Jason fumbles. “I know. The Diaper Derby. It’s kind of embarrassing.” Another pause.

“Ana?” Donnato asks finally. “Are you sure you heard Mr. Phelps correctly?” I glare at him.

“I heard it right.”

“Run Megan Tewksbury and Julius Emerson Phelps through NCIC,” Donnato instructs the kid. “Search the databases for birth certificates, Social Security numbers, driving records, military records, and arrests for Phelps in Illinois and Ohio.” We hang up and sit in silence in the motel room, where the once- savory remains of Caribbean takeout are starting to smell like a back street in the Yucatan.

“I need you to trust me,” I say after a while. “Why do you second-guess me in front of a rookie?” “I’m not second-guessing you.”

“You are. Not only on Megan as a source but on a simple piece of intel, too. Did the subject say Ohio or Illinois?” My voice is rising. My heart is beating fast.

“Look—” He takes off his reading glasses and rubs his forehead.

“Here’s the thing—”

“I know the thing. You shot a guy. A lot of people didn’t share that judgment call, or the way it worked out with OPR. So you’re feeling…scrutinized.” “But not by you?”

“Not by me,” says my partner, and his eyes are soft.

Eight

Against a wash of middle-aged do-gooders perking along through the lobby of the convention hotel, with their important name tags and goodie bags of giveaways, radical leader Bill Fontana stands out like a gangsta hit man.
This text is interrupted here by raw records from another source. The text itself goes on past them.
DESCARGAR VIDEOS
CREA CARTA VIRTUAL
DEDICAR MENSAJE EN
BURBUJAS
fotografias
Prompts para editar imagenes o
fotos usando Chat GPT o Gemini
He has shaved his head since our most recent surveillance photos, which makes his cheekbones seem wider, and ears, with multiple earrings, stick out like a Chihuahua’s. Tall and muscle-bound, he is dressed in black, with heavy work boots meant to rip the shit out of laboratory doors. Despite a throng of groupies, he looks less like a media star and more of what he really is — an ex-con. You can spot it a mile away. He’s got what they call a “joint body”—the overdeveloped torso, the bullying prison strut.

I am not here alone. Undercover detectives from the Portland police department have mixed with the crowd, some posing as reporters to document the faces. You can bet if these good liberals knew they were being covertly photographed, they’d scream violation of civil rights. To protect my identity, the local cops do not know I exist; if my face surfaces in their reports, we’re doing something right. Donnato, disguised by a couple of days’ worth of beard, gold-rimmed glasses, and a beat-up denim jacket, is somewhere nearby.
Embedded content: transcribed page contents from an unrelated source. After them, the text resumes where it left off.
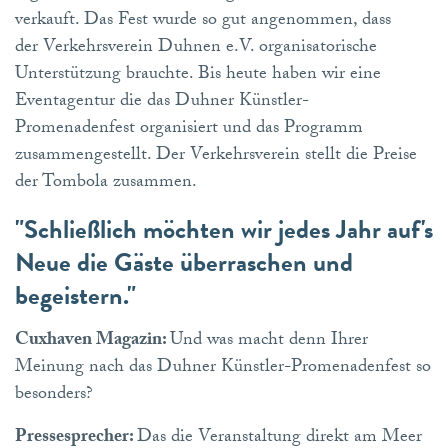
verkauft. Das Fest wurde so gut angenommen, dass
der Verkehrsverein Duhnen e.V. organisatorische
Unterstützung brauchte. Bis heute haben wir eine
Eventagentur die das Duhner Künstler-
Promenadenfest organisiert und das Programm
zusammengestellt. Der Verkehrsverein stellt die Preise
der Tombola zusammen.
"Schließlich möchten wir jedes Jahr auf's
Neue die Gäste überraschen und
begeistern."
Cuxhaven Magazin:
Und was macht denn Ihrer
Meinung nach das Duhner Künstler-Promenadenfest so
besonders?
Pressesprecher:
Das die Veranstaltung direkt am Meer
This is not one of your great moments in espionage. All we did was walk through the door. The hotel is on a strip near the airport. You go up the escalator to the convention suite and buy a ticket for thirty bucks. If it’s easy for us, it is easy for FAN, whose members, you can bet, are also working the room.

These people — excuse the expression — are sitting ducks for recruitment by terrorists. The affable retirees with big bellies and gray beards are not likely to be fashioning Molotov cocktails in their home entertainment centers during the commercial breaks, but the young guard, the lean and hungry male youth who gather around Fontana, with thin grasping fingers, and tattoos, and “I’ve-been-up-on-speed-for-thirty-six-hours” hair, just want to be bad — any kind of bad. Well, so does Darcy DeGuzman in her ratty purple parka.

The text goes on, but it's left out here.